ISBN 9783641188535 , 160 Seiten

Format ePUB

Kopierschutz Wasserzeichen

Geräte

13,99 EUR


 

Flucht nach Jericho

Das Schweigen ist eine althergebrachte Disziplin im Gottesdienst. Man könnte, wenn man böse sein will, auch »das Husten« sagen. Noch nie habe ich so viele Menschen husten hören, wie immer genau dann, wenn im Gottesdienst geschwiegen wird. Wahrscheinlich hört man sonst das Hustengeräusch ob des ganzen Gesprächslärms nicht. Oder aber der Husten drängt in diesen Momenten besonders stark nach außen, um die Stille zu durchbrechen. Stille ist schwierig, viel leichter scheint es, wenn man sie mit sanften Tönen oder mit Musik abmildert. Doch das beraubt die Stille ihres innersten Selbst.

Es ist eine schöne Kirche. Sie ist viele hundert Jahre alt. Die Kirchenbänke erzählen von Generationen betender Menschen. Jesus schaut gequält von einem alten Holzkreuz herab und nimmt den Kirchenraum ganz für sich ein. Vorne steht eine Pastoralreferentin. Sie trägt seltsame Gewänder. Zu viele Farben sind in diesem Outfit kombiniert. Sie nennt es »authentisch«, ich nenne es oh je.

Sie hat soeben eine kleine Schale mit warmem Wasser gefüllt und sagt laut das Wort »Wasser« in den alten Kirchenraum. Aus einem kleinen CD-Player tönt Nora Jones’ Musik. Beständig habe ich Angst, die CD könnte hängen bleiben. Sie ist bestimmt schon über zehn Jahre alt und nach vielen Jahren Firmunterricht verkratzt. Ich frage mich, wie viele der heutigen Firmlinge selbst schon mal Musik von einer CD abgespielt haben. Wahrscheinlich nur noch wenige. Heute hat man Lieder schlicht auf dem iPod oder Smartphone.

Bedeutungsschwanger zieht die Frau ein Knäuel vertrocknetes Zeug hervor, zeigt es den Anwesenden und sagt das Wort »Tod«. Eine andere Person am Ende des Raumes hat die Anweisung erhalten, in diesem Moment eine Klangschale anzuschlagen. Der lang gezogene Ton wummert durch den Raum.

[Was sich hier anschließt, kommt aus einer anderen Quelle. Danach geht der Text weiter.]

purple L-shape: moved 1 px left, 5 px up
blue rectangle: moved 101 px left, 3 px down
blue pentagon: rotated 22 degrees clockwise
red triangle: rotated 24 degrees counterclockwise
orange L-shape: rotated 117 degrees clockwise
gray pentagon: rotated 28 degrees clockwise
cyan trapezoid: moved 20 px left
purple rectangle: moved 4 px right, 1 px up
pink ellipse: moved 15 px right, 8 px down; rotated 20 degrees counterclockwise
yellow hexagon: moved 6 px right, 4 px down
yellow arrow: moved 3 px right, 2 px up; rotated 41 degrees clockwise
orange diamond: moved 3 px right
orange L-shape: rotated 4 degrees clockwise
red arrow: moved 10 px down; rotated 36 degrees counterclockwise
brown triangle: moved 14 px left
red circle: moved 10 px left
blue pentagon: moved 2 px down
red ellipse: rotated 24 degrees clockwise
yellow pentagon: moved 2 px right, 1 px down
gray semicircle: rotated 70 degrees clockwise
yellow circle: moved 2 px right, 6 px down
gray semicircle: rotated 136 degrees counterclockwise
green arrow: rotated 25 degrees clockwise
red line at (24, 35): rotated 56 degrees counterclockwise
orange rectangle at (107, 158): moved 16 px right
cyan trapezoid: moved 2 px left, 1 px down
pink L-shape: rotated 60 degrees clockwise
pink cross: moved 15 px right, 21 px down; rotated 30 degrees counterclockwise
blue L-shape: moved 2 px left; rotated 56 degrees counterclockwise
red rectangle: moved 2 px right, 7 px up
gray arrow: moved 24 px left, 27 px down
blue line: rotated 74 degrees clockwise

Schließlich legt sie die vertrocknete Pflanze in das Wasser und sagt ganz ruhig und überbetont leise: »Aus Wasser und Tod kann Leben werden. Wir werden es miteinander erleben und erfahren. Ich möchte euch jetzt einladen, mit mir Abendessen zu gehen und später mit mir gemeinsam zurückzukehren, um das Wunder des Lebens zu sehen.«

Aua, das tut weh. Die Gruppe steht auf und trottet zum Abendessen in den Speisesaal des Bildungshauses. Ich bleibe sitzen und verdrehe die Augen angesichts des aufgeführten Theaterstücks.

Bei dem vertrockneten Knäuel handelt es sich um eine Rose von Jericho. Eine Wüstenpflanze, die man in jedem Esoterikladen kaufen kann. Diese Pflanzen können lange ganz ohne Wasser auskommen. Legt man sie in eine Schale Wasser, so kann man innerhalb von rund zwei Stunden sehen, wie die Wüstenpflanze grün erblüht. Gewiefte Expertinnen und Experten für gestaltete Mitten wissen aber, dass man das Verfahren mit warmem Wasser auch beschleunigen kann, sodass der Effekt schon nach rund 40 Minuten eintritt – genügend Zeit für ein Abendessen.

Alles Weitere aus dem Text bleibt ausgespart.